Somebody else mentioned starting with just one egg, but I disagree with that. Flipping a single egg is actually more difficult than flipping two. This comes back to the weight ratio between the whites and the yolks. The white of a single egg doesn't spread as much in the pan, and so the weight doesn't get distributed properly.
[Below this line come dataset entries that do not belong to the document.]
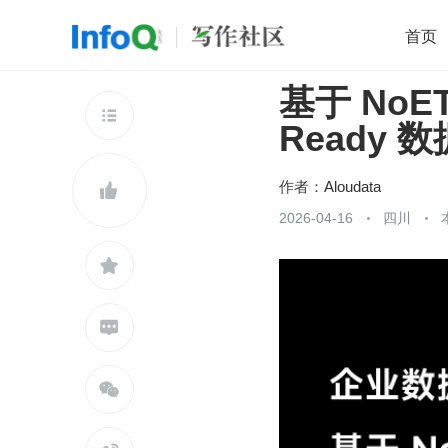
首页
基于 NoE
移动开发
Java
开源
架构
O

Ready 
前端
AI
大数据
团队管理
查看更多

作者：
Aloudata

2026-04-16
四川


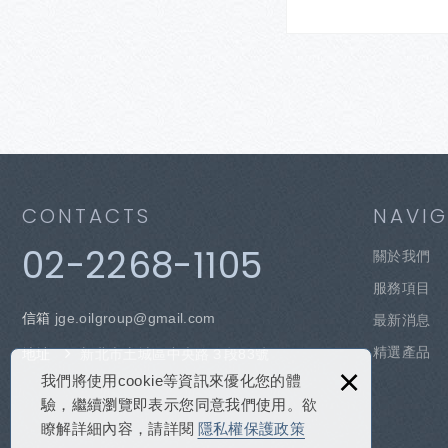
CONTACTS
NAVIG
02-2268-1105
關於我們
服務項目
信箱
jge.oilgroup
@gmail.com
最新消息
精選產品
地址
新北市土城區中央路３段83號
×
我們將使用cookie等資訊來優化您的體
驗，繼續瀏覽即表示您同意我們使用。欲
瞭解詳細內容，請詳閱
隱私權保護政策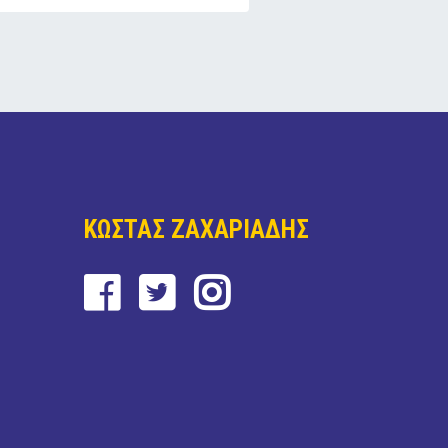
ΚΩΣΤΑΣ ΖΑΧΑΡΙΑΔΗΣ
Also, be careful about your rubber spatula. I mean one of those white, soft-rubber spatulas, not the hard plastic spatulas, which are more properly called turners, though we still call them spatulas in restaurants. Even though the supply catalogs call them turners. Ahem. Anyway... I recommed the Rubbermaid brand, though there are some other good ones out there. I specify Rubbermaid because their rubber will stand up to the heat of an egg pan. There are some cheaper brands out there that will melt when you slide them under an egg. Just use the spatula to loosen the egg in the pan, if necessary. Don't use it to flip the eggs.

yBeayf
01-02-2006, 04:58 PM
"Grill Oil" (there are several brands - Whirl is common) is a vegetable oil, usually with a buttery flavor. It's heavier than Wesson or Mazola. It's much better than butter for frying, because it's already "clarified", it doesn't burn as easily (higher flash point) and doesn't snap, crackle and pop nearly as much as butter or margarine. And it's slicker.
And for better buttery goodness, stop by an Indian grocery store and pick up a jar or two of ghee (clarified butter). In my experience, once you're well and used to the real thing, artificial buttery *anything* is absolutely horrid. Ghee has the milk solids removed, and all the water boiled out, so nothing remains but pure buttery fatty goodness, absolutely perfect for frying.

sturmhauke
01-02-2006, 07:39 PM
My stepfather liked his eggs cooked "German style": crack the egg in the pan, break the yolk up and stir it around a little as it cooks. The end result is somewhere between scrambled and fried; there are identifiable patches of yolk and white all throughout. I dunno if "German style" is the right phrase, that's just what he called it. In any case it's pretty easy to do.

pulykamell
01-02-2006, 07:48 PM
My stepfather liked his eggs cooked "German style": crack the egg in the pan, break the yolk up and stir it around a little as it cooks. The end result is somewhere between scrambled and fried; there are identifiable patches of yolk and white all throughout. I dunno if "German style" is the right phrase, that's just what he called it. In any case it's pretty easy to do.

That's how I do (and have always done) my scrambled eggs. I don't like the homogenous mass that's formed when you whisk them together in a bowl. They may as well be an omelet at that point.

Queen Tonya
01-02-2006, 09:48 PM
I'm tardy, so I'll just second or third the 'practice with flipping a piece of bread' advice. I've never been able to master the spatula flip, but give me a little non-stick pan and whatever grease is available, I can do over medium without breaking yolks almost every time. One of the cooks showed me way back in my waitressing days and once you can control the flip on a piece of bread, eggs are no problem.